Nos encanta culparlo de
cuanto vemos mal en nuestro entorno. Estamos de acuerdo, le echa ganas para
hacer mal las cosas, ni cómo defenderlo en ese sentido. Pero cuando se le
entrega una obra o servicio a la sociedad, en el medio suelen haber empresas y
personas que sin necesariamente ser parte del gobierno, son partícipes de la ineficacia, la corrupción
y la pésima calidad de los trabajos. Sin embargo, si en lo individual se les
pregunta a esos individuos por qué el país no avanza, a lo “Fuente Ovejuna” le
responderán: por el mal gobierno, y nadie asumirá su parte en el pastel de lo
que no está bien hecho.
Esa tarde tomé la mano de mi
hijo para encontrar juntos los cochecitos.

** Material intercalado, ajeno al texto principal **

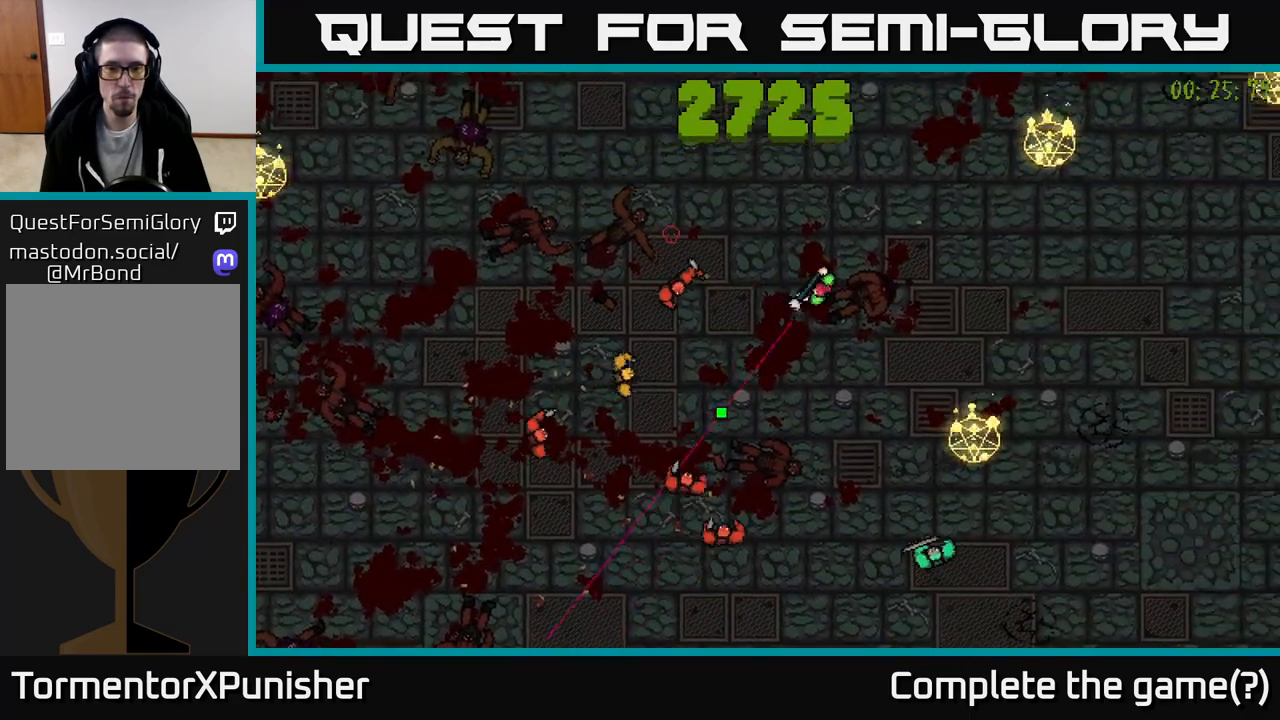
{"buttons": [], "left_stick": "up-left", "right_stick": "down", "events": [[250, "left_stick", "up-left"], [333, "right_stick", "down"]]}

Estaban debajo de un sillón, que
debí levantar para que el niño —ternurita— pudiera rescatarlos. Iba a darle un prédica
sobre la responsabilidad, pero me atacó una lumbalgia tan brutal que no pude hablar
ni pararme.
El niño, cruel en su
inocencia, tomó la situación con singular alegría, pues pensó que mi intención
era quedar de rodillas para jugar a los carritos con él. No quise
desilusionarlo, guardé mi sermón y compartimos una tarde divertida. Ya
tendremos tiempo para conversar en otras ocasiones sobre el valor que
implica asumir responsabilidades y,
mejor aún, espero ser congruente e ir enseñándoselo a través de mis actos.